Top of TEXT PASSAGE

# General Topics > Vivarium, Terrarium & Enclosure Discussion >  cleaning vivarium glass

## DartfrogDan

what cleaning product should i use when cleaning the glass on the front doors,if any?
cheers Dan    :Smile:

----------


## Carlos

Hi Dan!  If cleaning from dirt I use a damp paper towel.  If for water spots; a paper towel (or cellulose sponge) soaked in a bit of apple vinegar and followed with one damp with water for rinse should do the trick. For older water stains you might need to let the vinegar soak in for a while.  Good luck  :Frog Smile:  !

----------


## Heather

You can also use an aquarium scraper for those tough calcium spots.

----------


## DartfrogDan

thanks i thought about using a pet safe disinfectant but wasn't sure if they were safe for dart frog or if i would need them.

----------


## Lynn

I use shower squeegees everyday. ( I found 3 small ones) Each dart tank has it's own.

squeegee, Bath - Bed Bath & Beyond

If there is an area where water spots are an issue , I use a clean single edged razor blade. If you have to scrape water spots areas keep it moist so no dust is created/made airborne.

Lynn

----------


## DartfrogDan

thanks for all the advice,i will probably be using distilled water for spraying to avoid mineral deposits on the glass.but will still invest in a squeegee :Smile:

----------


## DartEd

Distilled water and a paper towel is what I use.

----------


## Luke

Ive thought about this too for our whites tree frogs, Im wondering in the UK what i can get hold of and use to clean water marks off, without using something that the frogs will absorb?

Bottom of TEXT PASSAGE
Top of DATA FOR REVIEW

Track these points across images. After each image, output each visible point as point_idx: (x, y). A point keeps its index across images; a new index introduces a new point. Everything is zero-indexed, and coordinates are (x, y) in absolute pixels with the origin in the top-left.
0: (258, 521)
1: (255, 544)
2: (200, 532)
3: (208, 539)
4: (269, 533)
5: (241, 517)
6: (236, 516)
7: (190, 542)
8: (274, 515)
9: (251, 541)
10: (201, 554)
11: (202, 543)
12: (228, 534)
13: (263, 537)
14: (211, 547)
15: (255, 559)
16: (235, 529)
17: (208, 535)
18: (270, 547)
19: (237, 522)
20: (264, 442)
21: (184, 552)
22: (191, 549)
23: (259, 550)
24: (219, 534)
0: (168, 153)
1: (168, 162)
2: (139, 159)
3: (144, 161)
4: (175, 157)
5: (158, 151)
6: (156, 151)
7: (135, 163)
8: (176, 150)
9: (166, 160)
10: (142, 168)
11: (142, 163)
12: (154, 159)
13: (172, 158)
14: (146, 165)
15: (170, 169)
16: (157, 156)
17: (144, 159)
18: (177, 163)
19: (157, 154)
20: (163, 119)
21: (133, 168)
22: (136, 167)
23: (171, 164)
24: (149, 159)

Bottom of DATA FOR REVIEW

▸ **ASSIGNMENT A**:
In the thread on cleaning vivarium glass, what does Lynn use on areas where water spots are an issue?
▸ **ASSIGNMENT B**:
Carry on the thread on cleaning vivarium glass from the point where it stops.
The lines have nothing to do with the thread on cleaning vivarium glass.

▸ **TASK ANSWER A**:
A clean single-edged razor blade.

▸ **TASK ANSWER B**:
----------


## Brian

> Ive thought about this too for our whites tree frogs, Im wondering in the UK what i can get hold of and use to clean water marks off, without using something that the frogs will absorb?


The razor blade mentioned above is a chemical free way to clean glass. Keep it wet as Lynn suggested. Any kind of water can be used for this as long as you dry it thoroughly afterward with a paper towel. Just be sure you don't cut the silicone on the tank, the frogs, or yourself :Smile: .

----------


## Luke

> The razor blade mentioned above is a chemical free way to clean glass. Keep it wet as Lynn suggested. Any kind of water can be used for this as long as you dry it thoroughly afterward with a paper towel. Just be sure you don't cut the silicone on the tank, the frogs, or yourself.


brilliant thanks ive still got razors from when I had a marine tank, bonus

----------


## Heather

The aquarium scraper is very similar to the blade way. It's a less sharp metal edged scraper that you gently slide along the glass. The spots come right off. Have a damp paper towel ready and follow with it as you slide the scraper along. Both the blade method and the scraper work well. 

Here's an example of one. Mine is a more simple version.
http://m.petsmart.com/mt/www.petsmar...n_jtt_redirect

The spots are from mineral deposits in the spring or tap water. If you use distilled water for misting you should not have any spots unless your soaking water splashes on the glass  :Smile: .

----------


## Meefloaf

hey guys, almost ready to kick off my build, need to clean the glass in prep for me beginning to start getting my background done, isopropyl alcohol has been suggested, does this need washing off itself tho ?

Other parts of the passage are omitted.